Proses rehabilitasi dan rekontruksi pascabencana alam 28 September 2018 masih terus dilakukan. Meski berjalan hampir 2 tahun, proses rehabilitasi dan rekontruksi di Kota Palu, Sigi, dan Donggala masih terkendala sejumlah masalah.

Sederet masalah itu disampaikan Komandan Satgas Percepatan Pembangunan Rehab-rekon Pascabencana 28 September 2018, Brigjen TNI Farid Makruf, dalam Rapat Koordinasi Satgas Percepatan Pembangunan Rehab-Rekon Pascabencana di Kota Palu, Jumat, 7 Agustus 2020.

Dansatgas Percepatan Pembangunan Rehab-rekon Pascabencana, Brigjen TNI Farid Makruf mengatakan, dari hasil kerja mereka, ditemukan sejumlah masalah, pertama sebanyak 7.000 lebih masyarakat yang masih tinggal di huntara menuntut segera pembangunan huntap. Bahkan kata Farid, sebagian penyintas sudah tidak percaya sama pemerintah. Terakhir, sejumlah penyintas dari berbagai lokasi pengungsian di Kota Palu melakukan aksi demo menuntut percepatan pembangunan huntap.

“Mereka bilang, kami sudah tidak percaya dengan Wali Kota Palu. Mereka menuntut segera lanjutkan pembangunan huntap di lokasi yang sudah ditentukan,” kata Farid.

Selain itu, ada juga masalah sengketa lahan di Kelurahan Tondo dan Kelurahan Talise. Sehingga kata Farid, saat petugas pembangunan huntap ingin meratakan lahan, selalu ada penentangan dari warga sekitar.

“Kemarin sudah bisa nih Dandim dan Kapolres menyelesaikan masalah di Talise, eh seminggu kemudian ada Anggota DPRD yang mengatasnamakan rakyat dan menyuruh pasang patok disana,” tambahnya.

Di Kelurahan Petobo, warga yang terdampak gempa bumi dan likuefaksi sebagian besar menolak upaya relokasi oleh pemerintah. Menurut Farid, hal itu tentu ada penyebabnya yang harus dicarikan solusinya oleh pemerintah.

Di Desa Pombewe, Kabupaten Sigi, ada masalah ketersediaan air bersih dan infrastruktur penyintas. Terkait itu, dirinya meminta siapapun pihak terkait agar berkoordinasi dengan mereka, yakni Satgas Percepatan Pembangunan Rehab-rekon Pascabencana 28 September 2018.

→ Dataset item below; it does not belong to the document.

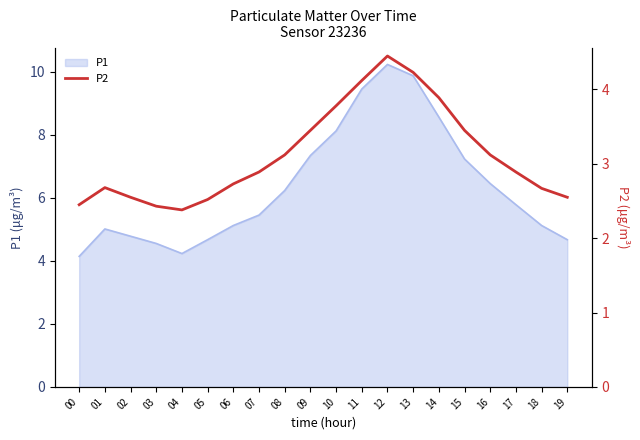

Is it true that P1 equals 4.5 at 03?

True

Selain Kota Palu dan Sigi, kata Farid, masalah permintaan huntap dari korban bencana juga terjadi di daerah Tompe, Kabupaten Donggala. Disana, hampir dua tahun huntap belum terbangun, dimana rumah warga pesisir yang terdampak gempa dan tsunami rusak dan tergenang air laut yang pasang.

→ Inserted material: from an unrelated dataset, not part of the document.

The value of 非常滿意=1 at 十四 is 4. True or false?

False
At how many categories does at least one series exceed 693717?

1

Masalah lainnya yang juga kerap muncul yaitu terkait validitas data, ketersediaan lahan, pembangunan huntap dan infrastruktur yang lambat. Warga penerima dana stimulan juga terkadang melakukan pembangunan rumah tidak sesuai spesifikasi yang telah ditentukan, misalnya luas bangunan dan bahan bangunan yang digunakan.

“Yang paling parah, koordinasi pihak-pihak terkait, kepedulian instansi terkait. Yang saya inginkan ada keinginan untuk menyelesaikan masalah harus ada solusi dengan bersinergi,” terangnya.

Rakor itu turut dihadiri Wakil Gubernur Sulteng, Rusli Dg Palabi, perwakilan Polda Sulteng, PUPR, dan sejumlah instansi terkait pembangunan Rehab-Rekon Pascabencana 28 September 2018.